# Looking for a pair of rats in Boston!



## mnic001 (May 9, 2007)

Hey everyone, I'm really looking to get two rats sometime soon. I have a brand new cage on the way and would be absolutely ecstatic if I could find two babies this weekend. This is my first foray into the world of rat ownership and I have been waiting months to move into this new apartment and the time has finally come! Any advice on breeders in my area (Boston) or just a person with rats available would be terrific. I'm desperately trying to avoid having to buy rats from a pet store. Thanks!

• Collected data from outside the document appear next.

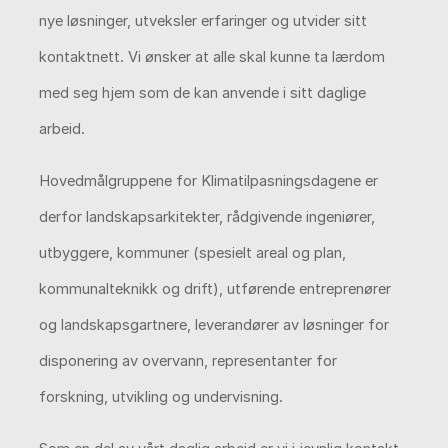
nye løsninger, utveksler erfaringer og utvider sitt
kontaktnett. Vi ønsker at alle skal kunne ta lærdom
med seg hjem som de kan anvende i sitt daglige
arbeid.
Hovedmålgruppene for Klimatilpasningsdagene er
derfor landskapsarkitekter, rådgivende ingeniører,
utbyggere, kommuner (spesielt areal og plan,
kommunalteknikk og drift), utførende entreprenører
og landskapsgartnere, leverandører av løsninger for
disponering av overvann, representanter for
forskning, utvikling og undervisning.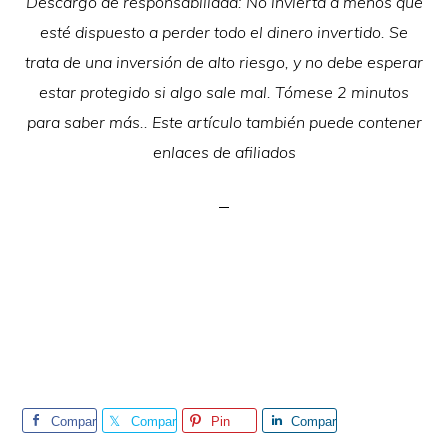
Descargo de responsabilidad: No invierta a menos que
esté dispuesto a perder todo el dinero invertido. Se
trata de una inversión de alto riesgo, y no debe esperar
estar protegido si algo sale mal. Tómese 2 minutos
para saber más.. Este artículo también puede contener
enlaces de afiliados
Compar
Compar
Pin
Compar
tir
tir
tir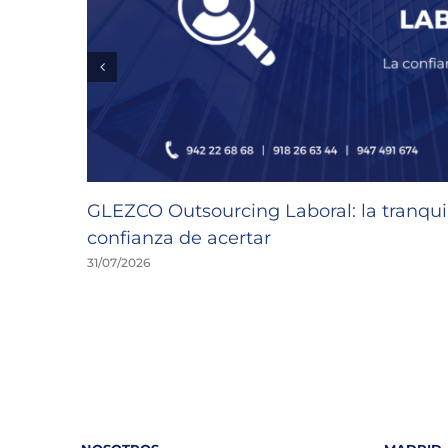
GLEZCO Outsourcing Laboral: la tranquil
confianza de acertar
31/07/2026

I don't have a car so I would prefer something within reach of public transportation, but I could manage to get to most places within a reasonable distance of the city if necessary.


----------



## Forensic (Apr 12, 2007)

Check petfinder.com.

In a city as big as Boston I'm sure there are a couple rescues and the humane society likely has a couple too, meaning you'll have plenty of choices.


----------



## mnic001 (May 9, 2007)

Thanks for the advice. The nearest ones on PetFinder are in New Hampshire, which is way out of my range.


----------



## Forensic (Apr 12, 2007)

Are you quite certain? Boston Humane society has two Siamese rats... and a hooded?


----------



## Nazarath (Feb 20, 2007)

* Maybe you can try going to google, typing in your town and then "rodent rescues" and see if anything pops up? *


----------



## mnic001 (May 9, 2007)

Forensic - I've been to the humane society (it's a fantastic facility) and the two siamese have been adopted. The hooded...well, I really want babies (they're a year old), but if I don't find any soon I may go adopt those two cuties.

Nazarath - Kim's Ark Rescue will deliver rescue rats to my area and they are well renowned. Besides them, there aren't too many rescues near me. I am really hoping to get some new babies, though. I have been in contact with Kim's, they are currently processing my adoption application.

Thanks for all the advice.


----------



## rnpaulie (May 14, 2007)

I have a friend in Maine who has taken in some babies from two litters. She has two adorable 9 week old Pew's who are rex left. They will be neutered Friday. I had one of their littermates at my house last week and he was a friendly playful doll  Transportation can be arranged


----------